Mikel Oyarzabal suma y sigue en el Santiago Bernabéu. Undécimo tanto de la temporada del capitán eibartarra, décimo en Liga, tras convertir la pena máxima en el minuto 22 para empatar el encuentro ante el Real Madrid tras el gol inicial de Gonzalo.
Estaba bien plantada la Real, que logró profundizar por dentro. Soler encontró en el área a Yangel Herrera, que se sumó al ataque con una gran ruptura y fue derribado de manera clara por Dean Huijsen. Un regalito del central merengue que no perdonó Oyarzabal en su especialidad: los 11 metros. Con un disparo fuerte, contundente, por el centro batió a Courtois para 'reiniciar' el encuentro.

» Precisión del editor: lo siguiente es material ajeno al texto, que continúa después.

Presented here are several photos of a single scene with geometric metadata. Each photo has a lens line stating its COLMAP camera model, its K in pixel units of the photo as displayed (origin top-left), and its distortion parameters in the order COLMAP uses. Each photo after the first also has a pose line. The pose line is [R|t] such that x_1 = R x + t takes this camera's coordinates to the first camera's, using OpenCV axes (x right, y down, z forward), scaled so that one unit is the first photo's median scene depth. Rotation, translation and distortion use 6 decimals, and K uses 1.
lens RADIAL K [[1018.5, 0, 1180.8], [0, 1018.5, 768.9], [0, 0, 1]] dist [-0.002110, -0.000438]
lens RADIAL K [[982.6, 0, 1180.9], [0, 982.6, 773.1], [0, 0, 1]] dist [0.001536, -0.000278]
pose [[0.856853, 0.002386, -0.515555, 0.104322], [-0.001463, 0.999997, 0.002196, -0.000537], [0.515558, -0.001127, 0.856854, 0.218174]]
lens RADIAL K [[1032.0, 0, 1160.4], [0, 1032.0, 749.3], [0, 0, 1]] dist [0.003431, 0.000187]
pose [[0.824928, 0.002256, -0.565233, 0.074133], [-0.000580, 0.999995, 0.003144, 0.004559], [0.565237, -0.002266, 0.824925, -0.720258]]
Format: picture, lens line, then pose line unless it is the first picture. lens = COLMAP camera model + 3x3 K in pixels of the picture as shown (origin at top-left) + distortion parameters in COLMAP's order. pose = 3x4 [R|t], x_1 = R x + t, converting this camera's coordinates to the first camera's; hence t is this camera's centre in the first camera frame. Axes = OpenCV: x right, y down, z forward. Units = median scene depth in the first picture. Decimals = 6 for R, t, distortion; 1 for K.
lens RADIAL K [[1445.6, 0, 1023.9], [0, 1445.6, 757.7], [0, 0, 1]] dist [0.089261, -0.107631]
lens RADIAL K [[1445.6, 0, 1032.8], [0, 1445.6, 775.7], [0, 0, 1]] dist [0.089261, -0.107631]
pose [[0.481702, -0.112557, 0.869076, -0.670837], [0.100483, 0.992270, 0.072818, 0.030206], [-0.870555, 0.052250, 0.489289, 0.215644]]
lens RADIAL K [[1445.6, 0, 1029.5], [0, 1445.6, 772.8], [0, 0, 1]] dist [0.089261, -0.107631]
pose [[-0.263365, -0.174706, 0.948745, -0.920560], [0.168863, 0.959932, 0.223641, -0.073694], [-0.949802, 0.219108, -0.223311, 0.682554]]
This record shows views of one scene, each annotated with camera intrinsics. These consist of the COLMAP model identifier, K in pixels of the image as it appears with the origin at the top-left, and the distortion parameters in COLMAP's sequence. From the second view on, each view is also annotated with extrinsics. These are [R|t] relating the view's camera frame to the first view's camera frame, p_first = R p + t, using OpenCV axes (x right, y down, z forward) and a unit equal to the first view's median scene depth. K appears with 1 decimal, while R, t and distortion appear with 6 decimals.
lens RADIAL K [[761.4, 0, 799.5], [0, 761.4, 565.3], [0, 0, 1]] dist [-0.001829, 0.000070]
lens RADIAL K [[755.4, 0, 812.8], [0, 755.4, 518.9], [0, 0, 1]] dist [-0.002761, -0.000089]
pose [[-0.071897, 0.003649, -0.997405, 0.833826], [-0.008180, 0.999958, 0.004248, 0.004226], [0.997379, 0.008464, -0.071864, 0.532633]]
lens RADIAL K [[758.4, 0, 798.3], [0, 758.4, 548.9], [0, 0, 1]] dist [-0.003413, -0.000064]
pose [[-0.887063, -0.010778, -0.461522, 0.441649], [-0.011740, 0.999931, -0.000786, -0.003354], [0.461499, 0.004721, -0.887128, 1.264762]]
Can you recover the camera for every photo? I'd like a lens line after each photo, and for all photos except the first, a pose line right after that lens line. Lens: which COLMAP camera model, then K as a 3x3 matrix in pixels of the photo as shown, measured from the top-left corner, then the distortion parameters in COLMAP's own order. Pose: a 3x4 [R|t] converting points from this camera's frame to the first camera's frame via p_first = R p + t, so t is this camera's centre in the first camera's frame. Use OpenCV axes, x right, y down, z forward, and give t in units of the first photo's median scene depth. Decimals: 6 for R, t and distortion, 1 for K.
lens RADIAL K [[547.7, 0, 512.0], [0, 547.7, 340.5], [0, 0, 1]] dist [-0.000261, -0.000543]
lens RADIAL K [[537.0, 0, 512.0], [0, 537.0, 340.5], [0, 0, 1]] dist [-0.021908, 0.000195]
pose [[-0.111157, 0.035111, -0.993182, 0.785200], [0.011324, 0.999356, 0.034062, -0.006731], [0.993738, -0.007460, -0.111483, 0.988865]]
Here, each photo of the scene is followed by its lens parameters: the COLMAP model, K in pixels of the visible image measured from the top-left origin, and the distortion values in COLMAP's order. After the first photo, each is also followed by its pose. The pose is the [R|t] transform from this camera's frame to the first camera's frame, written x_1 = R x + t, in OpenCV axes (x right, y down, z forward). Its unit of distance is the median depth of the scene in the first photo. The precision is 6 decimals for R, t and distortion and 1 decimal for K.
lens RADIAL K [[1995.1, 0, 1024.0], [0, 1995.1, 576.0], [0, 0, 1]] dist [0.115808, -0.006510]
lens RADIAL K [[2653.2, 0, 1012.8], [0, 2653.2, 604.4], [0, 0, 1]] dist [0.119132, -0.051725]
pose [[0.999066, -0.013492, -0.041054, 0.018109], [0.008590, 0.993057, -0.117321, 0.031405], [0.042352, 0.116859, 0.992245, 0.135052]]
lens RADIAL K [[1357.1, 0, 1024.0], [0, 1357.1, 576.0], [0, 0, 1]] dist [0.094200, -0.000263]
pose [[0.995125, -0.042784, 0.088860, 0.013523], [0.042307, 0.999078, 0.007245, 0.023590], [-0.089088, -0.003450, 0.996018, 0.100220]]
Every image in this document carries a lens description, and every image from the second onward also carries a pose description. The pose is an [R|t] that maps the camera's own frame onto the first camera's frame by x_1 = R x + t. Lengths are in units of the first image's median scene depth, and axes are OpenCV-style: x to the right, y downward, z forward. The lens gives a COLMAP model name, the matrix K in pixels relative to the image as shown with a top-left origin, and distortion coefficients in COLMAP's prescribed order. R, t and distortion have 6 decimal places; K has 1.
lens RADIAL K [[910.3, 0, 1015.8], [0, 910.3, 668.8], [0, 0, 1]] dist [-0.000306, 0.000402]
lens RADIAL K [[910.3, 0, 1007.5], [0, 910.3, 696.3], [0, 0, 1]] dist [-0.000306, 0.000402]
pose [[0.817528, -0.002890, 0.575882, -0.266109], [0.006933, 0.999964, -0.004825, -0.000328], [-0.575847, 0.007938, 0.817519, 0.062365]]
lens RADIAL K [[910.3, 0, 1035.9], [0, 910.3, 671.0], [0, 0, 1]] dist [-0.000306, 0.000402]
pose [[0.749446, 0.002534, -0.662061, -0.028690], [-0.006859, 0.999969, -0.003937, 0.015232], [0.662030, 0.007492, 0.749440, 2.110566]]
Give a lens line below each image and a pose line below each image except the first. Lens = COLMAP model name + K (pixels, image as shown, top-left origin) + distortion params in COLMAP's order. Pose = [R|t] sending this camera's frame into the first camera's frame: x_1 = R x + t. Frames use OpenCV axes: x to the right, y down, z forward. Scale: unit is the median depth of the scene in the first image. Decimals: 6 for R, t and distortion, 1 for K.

Pero no duró demasiado la alegría a la Real porque en el 25' Vinicius iba a poner el 2-1. Y también de penalti, aunque de uno bastante menos claro. Un 'penaltito' de los que no se iban a pitar y se siguen pitando en algunos casos. El brasileño regateó en el área a Aramburu, que pecó de pardillo y metió la pierna. Contacto mínimo y simulación de Vinicius para lograr sacar un penalti de manera inteligente a Francisco José Hernández Maeso. Ninguna duda en el VAR, que ni entró ni esperó lo más mínimo. El brasileño engañó a Remiro y convirtió la pena máxima.
Iba a aprovechar el Madrid para hacer sangre en el 31' con el 3-1 de Valverde mediante un misil desde la frontal. El uruguayo se giró tras una finta corporal que despistó a Jon Martín, que se quedó muy lejos y le concedió mucho espacio.